Though there’s no word on who might want to acquire the hard-hit, high-end home brand, rival RH seems like the closest fit. The upscale home furnishings chain and its brash CEO managed to weather the pandemic but recently ran into challenges plaguing most discretionary brands. Still, the company expanded into the hospitality space with RH Guesthouse, a tony boutique hotel in New York’s Meatpacking District.
This year, the home goods sector has produced headline-making bankruptcies, with mass-market players including Tuesday Morning and Bed Bath & Beyond falling on hard times. But in the case of Mitchell Gold, co-founders Mitchell Gold and Bob Williams might want to buy back the company’s intellectual property and give the brand a second chance if they can get financing in a tough credit market.

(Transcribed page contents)
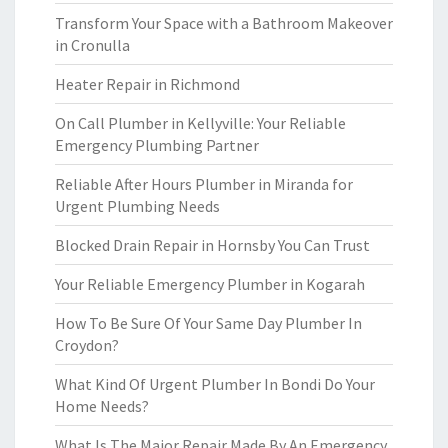
Transform Your Space with a Bathroom Makeover
in Cronulla
Heater Repair in Richmond
On Call Plumber in Kellyville: Your Reliable
Emergency Plumbing Partner
Reliable After Hours Plumber in Miranda for
Urgent Plumbing Needs
Blocked Drain Repair in Hornsby You Can Trust
Your Reliable Emergency Plumber in Kogarah
How To Be Sure Of Your Same Day Plumber In
Croydon?
What Kind Of Urgent Plumber In Bondi Do Your
Home Needs?
What Is The Major Repair Made By An Emergency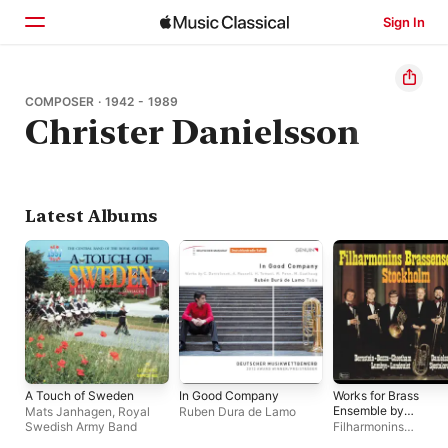
Sign In
Home
COMPOSER · 1942 - 1989
Christer Danielsson
Browse
Search
Latest Albums
A Touch of Sweden
In Good Company
Works for Brass
Ensemble by
Mats Janhagen
,
Royal
Ruben Dura de Lamo
Bernstein, Danielsso
Swedish Army Band
Filharmonins
Shostakovich &
Brassensemble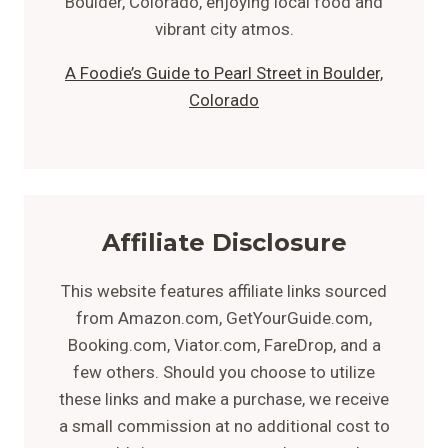
A Foodie’s Guide to Pearl Street in Boulder,
Colorado
Affiliate Disclosure
This website features affiliate links sourced
from Amazon.com, GetYourGuide.com,
Booking.com, Viator.com, FareDrop, and a
few others. Should you choose to utilize
these links and make a purchase, we receive
a small commission at no additional cost to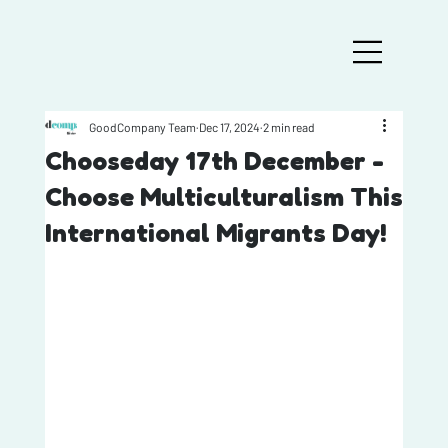
GoodCompany Team
Dec 17, 2024
2 min read
Chooseday 17th December -
Choose Multiculturalism This
International Migrants Day!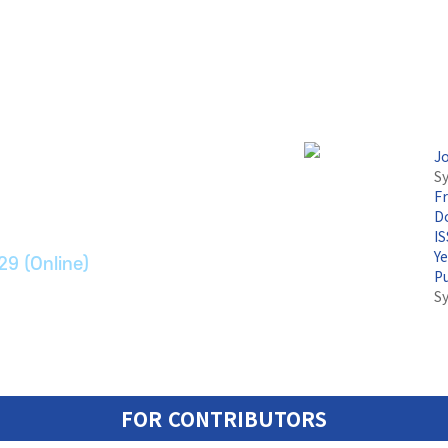
논문지
J
Sy
F
ransport Systems
Do
I
Y
29 (Online)
P
S
FOR CONTRIBUTORS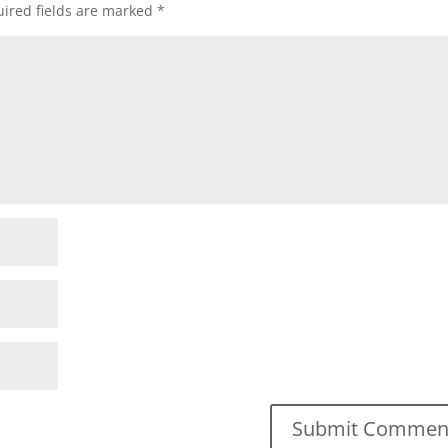
ired fields are marked
*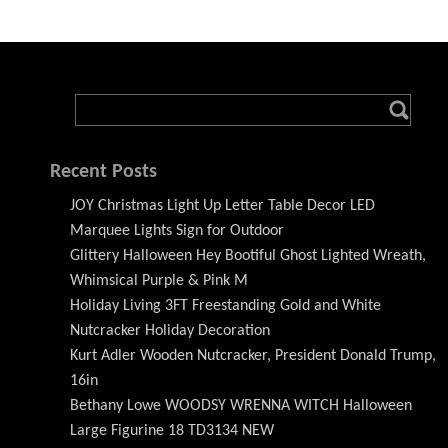
Recent Posts
JOY Christmas Light Up Letter Table Decor LED
Marquee Lights Sign for Outdoor
Glittery Halloween Hey Bootiful Ghost Lighted Wreath,
Whimsical Purple & Pink M
Holiday Living 3FT Freestanding Gold and White
Nutcracker Holiday Decoration
Kurt Adler Wooden Nutcracker, President Donald Trump,
16in
Bethany Lowe WOODSY WRENNA WITCH Halloween
Large Figurine 18 TD3134 NEW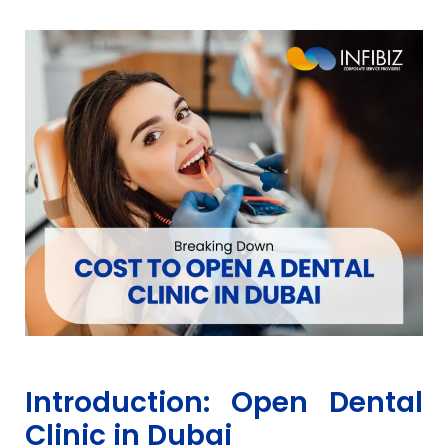
Introduction: Open Dental
Clinic in Dubai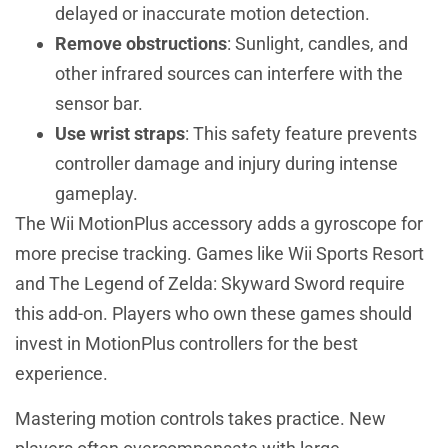
delayed or inaccurate motion detection.
Remove obstructions
: Sunlight, candles, and
other infrared sources can interfere with the
sensor bar.
Use wrist straps
: This safety feature prevents
controller damage and injury during intense
gameplay.
The Wii MotionPlus accessory adds a gyroscope for
more precise tracking. Games like Wii Sports Resort
and The Legend of Zelda: Skyward Sword require
this add-on. Players who own these games should
invest in MotionPlus controllers for the best
experience.
Mastering motion controls takes practice. New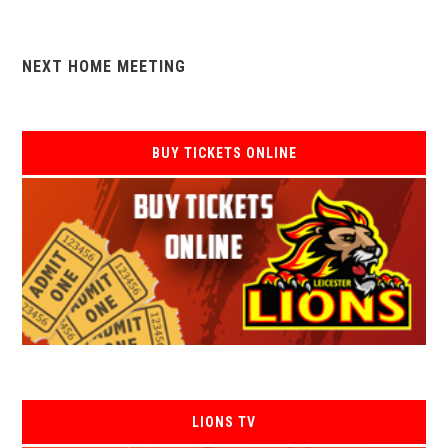
NEXT HOME MEETING
BUY TICKETS ONLINE
LIONS TV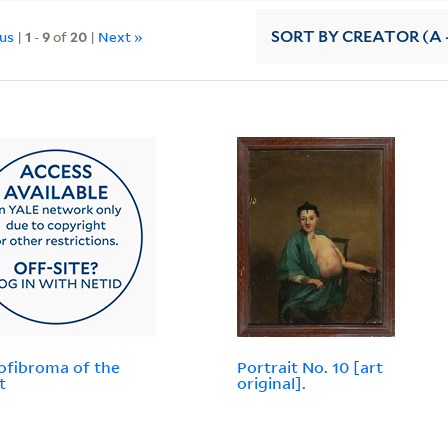
ous
|
1
-
9
of
20
|
Next »
SORT
BY CREATOR (A -
fibroma of the
Portrait No. 10 [art
t
original].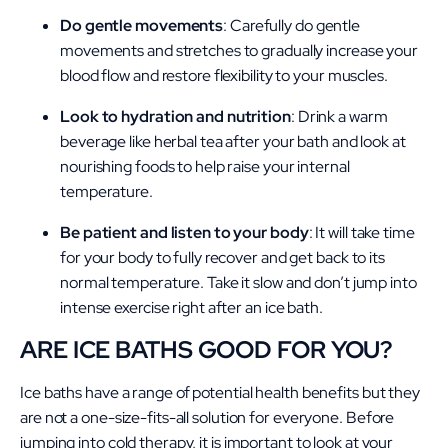
Do gentle movements
: Carefully do gentle
movements and stretches to gradually increase your
blood flow and restore flexibility to your muscles.
Look to hydration and nutrition
: Drink a warm
beverage like herbal tea after your bath and look at
nourishing foods to help raise your internal
temperature.
Be patient and listen to your body
: It will take time
for your body to fully recover and get back to its
normal temperature. Take it slow and don’t jump into
intense exercise right after an ice bath.
ARE ICE BATHS GOOD FOR YOU?
Ice baths have a range of potential health benefits but they
are not a one-size-fits-all solution for everyone. Before
jumping into cold therapy, it is important to look at your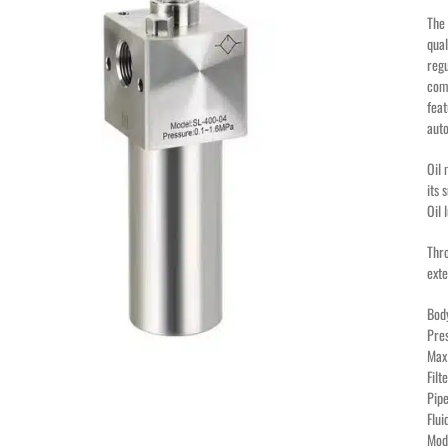
The 
qual
regu
comp
feat
auto
Oil 
its 
Oil 
Thro
exte
Bod
Pre
Max
Fil
Pipe
Flu
Mod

→ **EXERCISE INSTRUCTIONS**:
Extend the text on the Mitchell Gold furniture brand from its last sentence. The transcribed page contents stand apart from the text and serve as separate material.

→ **RESPONSE FOR THIS EXERCISE**:
The company’s assets and liabilities are listed at $10 million and $50 million apiece, with 200 to 299 creditors hoping to collect. The bankruptcy came after lender PNC Bank N.A. cut off funding. Mitchell Gold hired Dalton Edgecomb, a senior managing director at Riveron, as chief restructuring officer.
The company owes nearly $11 million to its top 30 unsecured creditors, which includes suppliers such as foam vendors Carpenter Co. and Interstate Foam & Supply Inc., leather supplier Moore & Giles, Ideal Frames, Hudson Valley Lighting Group, Surya Carpet Inc. and upholstery firm Stone & Leigh. Transportation Insight, the company’s largest unsecured creditor, is out $3.9 million.
Some Mitchell Gold employees dispute the company’s claims that it notified workers about their job terminations in accordance with the Worker Adjustment and Retraining Notification, or WARN, Act.
Former employees Lindsey Price and Stanley White filed a lawsuit Thursday seeking class action status. They claim Mitchell Gold didn’t meet WARN Act requirements and are asking for 60 days of pay as well as ERISA, or Employee Retirement Income Security Act, benefits.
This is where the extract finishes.